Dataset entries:
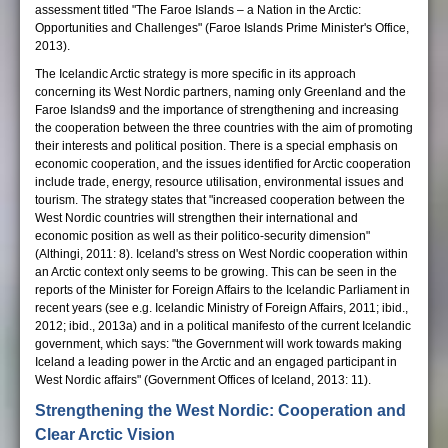
assessment titled "The Faroe Islands – a Nation in the Arctic:
Opportunities and Challenges" (Faroe Islands Prime Minister's Office,
2013).
The Icelandic Arctic strategy is more specific in its approach
concerning its West Nordic partners, naming only Greenland and the
Faroe Islands9 and the importance of strengthening and increasing
the cooperation between the three countries with the aim of promoting
their interests and political position. There is a special emphasis on
economic cooperation, and the issues identified for Arctic cooperation
include trade, energy, resource utilisation, environmental issues and
tourism. The strategy states that "increased cooperation between the
West Nordic countries will strengthen their international and
economic position as well as their politico-security dimension"
(Althingi, 2011: 8). Iceland's stress on West Nordic cooperation within
an Arctic context only seems to be growing. This can be seen in the
reports of the Minister for Foreign Affairs to the Icelandic Parliament in
recent years (see e.g. Icelandic Ministry of Foreign Affairs, 2011; ibid.,
2012; ibid., 2013a) and in a political manifesto of the current Icelandic
government, which says: "the Government will work towards making
Iceland a leading power in the Arctic and an engaged participant in
West Nordic affairs" (Government Offices of Iceland, 2013: 11).
Strengthening the West Nordic: Cooperation and
Clear Arctic Vision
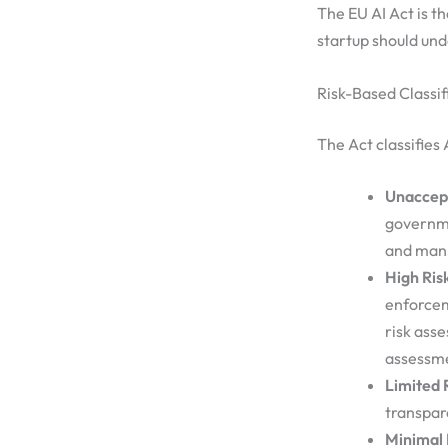
The EU AI Act is th
startup should un
Risk-Based Classif
The Act classifies 
Unaccept
governme
and mani
High Ris
enforcem
risk ass
assessme
Limited 
transpar
Minimal 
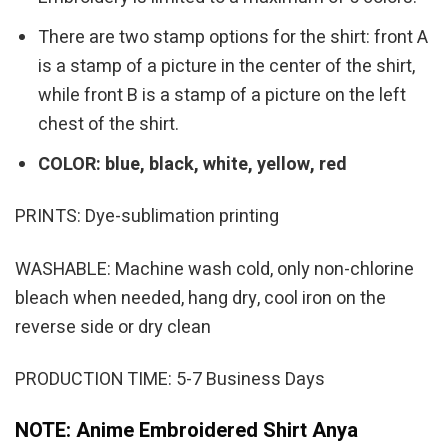
There are two stamp options for the shirt: front A
is a stamp of a picture in the center of the shirt,
while front B is a stamp of a picture on the left
chest of the shirt.
COLOR: blue, black, white, yellow, red
PRINTS: Dye-sublimation printing
WASHABLE: Machine wash cold, only non-chlorine
bleach when needed, hang dry, cool iron on the
reverse side or dry clean
PRODUCTION TIME: 5-7 Business Days
NOTE: Anime Embroidered Shirt Anya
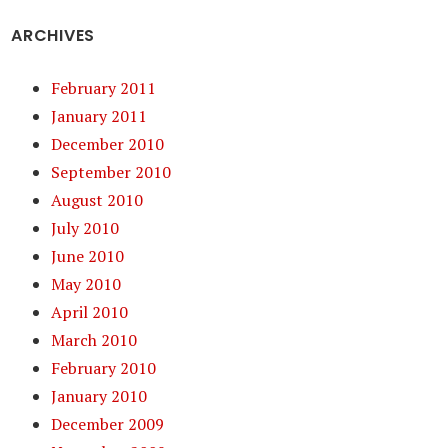
ARCHIVES
February 2011
January 2011
December 2010
September 2010
August 2010
July 2010
June 2010
May 2010
April 2010
March 2010
February 2010
January 2010
December 2009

WHAT YOU SHOULD DO | Your task is a word-for-word transcription of the entries, leaving out all pictures.

RESPONSE FOR THIS EXERCISE |
assessment titled "The Faroe Islands – a Nation in the Arctic:
Opportunities and Challenges" (Faroe Islands Prime Minister's Office,
2013).
The Icelandic Arctic strategy is more specific in its approach
concerning its West Nordic partners, naming only Greenland and the
Faroe Islands9 and the importance of strengthening and increasing
the cooperation between the three countries with the aim of promoting
their interests and political position. There is a special emphasis on
economic cooperation, and the issues identified for Arctic cooperation
include trade, energy, resource utilisation, environmental issues and
tourism. The strategy states that "increased cooperation between the
West Nordic countries will strengthen their international and
economic position as well as their politico-security dimension"
(Althingi, 2011: 8). Iceland's stress on West Nordic cooperation within
an Arctic context only seems to be growing. This can be seen in the
reports of the Minister for Foreign Affairs to the Icelandic Parliament in
recent years (see e.g. Icelandic Ministry of Foreign Affairs, 2011; ibid.,
2012; ibid., 2013a) and in a political manifesto of the current Icelandic
government, which says: "the Government will work towards making
Iceland a leading power in the Arctic and an engaged participant in
West Nordic affairs" (Government Offices of Iceland, 2013: 11).
Strengthening the West Nordic: Cooperation and
Clear Arctic Vision
The EU AI Act is th
startup should un
Risk-Based Classif
The Act classifies 
Unaccept
governme
and mani
High Ris
enforcem
risk ass
assessme
Limited 
transpar
Minimal 
There are two stamp options for the shirt: front A
is a stamp of a picture in the center of the shirt,
while front B is a stamp of a picture on the left
chest of the shirt.
COLOR: blue, black, white, yellow, red
PRINTS: Dye-sublimation printing
WASHABLE: Machine wash cold, only non-chlorine
bleach when needed, hang dry, cool iron on the
reverse side or dry clean
PRODUCTION TIME: 5-7 Business Days
NOTE: Anime Embroidered Shirt Anya
ARCHIVES
February 2011
January 2011
December 2010
September 2010
August 2010
July 2010
June 2010
May 2010
April 2010
March 2010
February 2010
January 2010
December 2009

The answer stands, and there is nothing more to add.